Montag, 1. April 1996

Begegnung in der Bibliothek

Es scheint Menschen zu geben, die eine Bibliothek für einen Ort halten, an dem man Kontakte knüpfen kann. Ich gehöre nicht zu diesen Menschen, dennoch ist mir genau das heute passiert.
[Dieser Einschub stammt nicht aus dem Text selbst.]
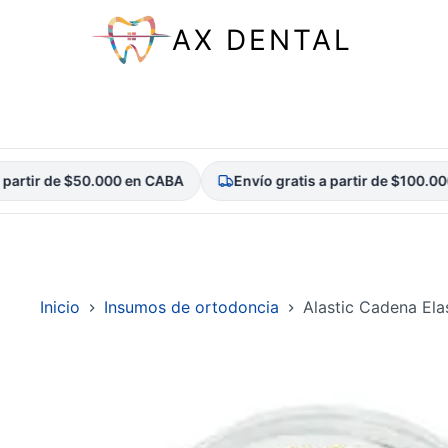
AX DENTAL
r de $50.000 en CABA
Envío gratis a partir de $100.000 en 
Saltar
al
contenido
Inicio
Insumos de ortodoncia
Alastic Cadena Elas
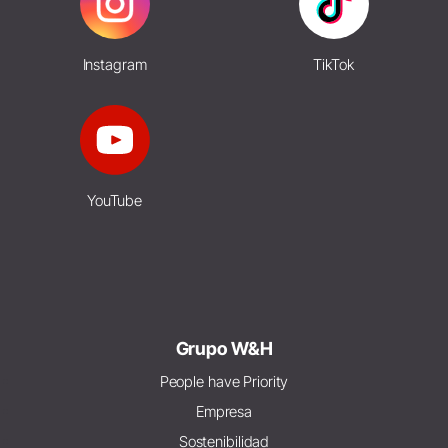
Instagram
TikTok
YouTube
Grupo W&H
People have Priority
Empresa
Sostenibilidad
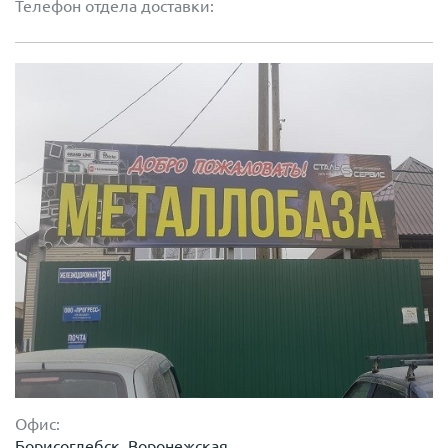
Телефон отдела доставки:
Офис:
Борисоглебск, Воронежская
Der Mann, der mir im Lesesaal gegenüber saß, musterte die Bücher, die ich zum Arbeiten an meinen Platz gebracht hatte. Mir war das unangenehm. Was geht es jemanden, den ich nicht kenne, an, an was ich gerade arbeite? Ich spürte, dass der Mann mich beobachtete. Irgendwann stand ich auf, um dieser Beobachtung zu entgehen. Wenn ich nach einer Zigarette und einem Kaffee wieder an meinen Platz zurückkäme, wäre der Mann vielleicht weg. Also setzte ich mich mit einem Becher Kaffee aus dem Automaten auf die große Treppe vor der Bibliothek und suchte in meinem Rucksack nach einem Feuerzeug. Plötzlich sprach mich der Mann, der mir noch kurz zuvor im Lesesaal gegenüber gesessen hatte, an, ob ich Feuer brauche. Ich anwortete: "Ja, bitte." Und er zündete meine und seine Zigarette an. Wir unterhielten uns, während wir rauchten. Schließlich fragte er mich, wie ich heiße. Wie so viele Leute fand auch er meinen Namen seltsam. Ich fragte ihn nach seinem Namen. Er heißt Roman. Als wir wieder in der Bibliothek arbeiteten, sah er mich manchmal an, und ich erwiderte seinen Blick.
Als ich ging, fragte er mich, ob ich morgen wieder in der Bibliothek sein werde. Ja, morgen werde wieder dort sein und dem Mann vielleicht wieder begegnen.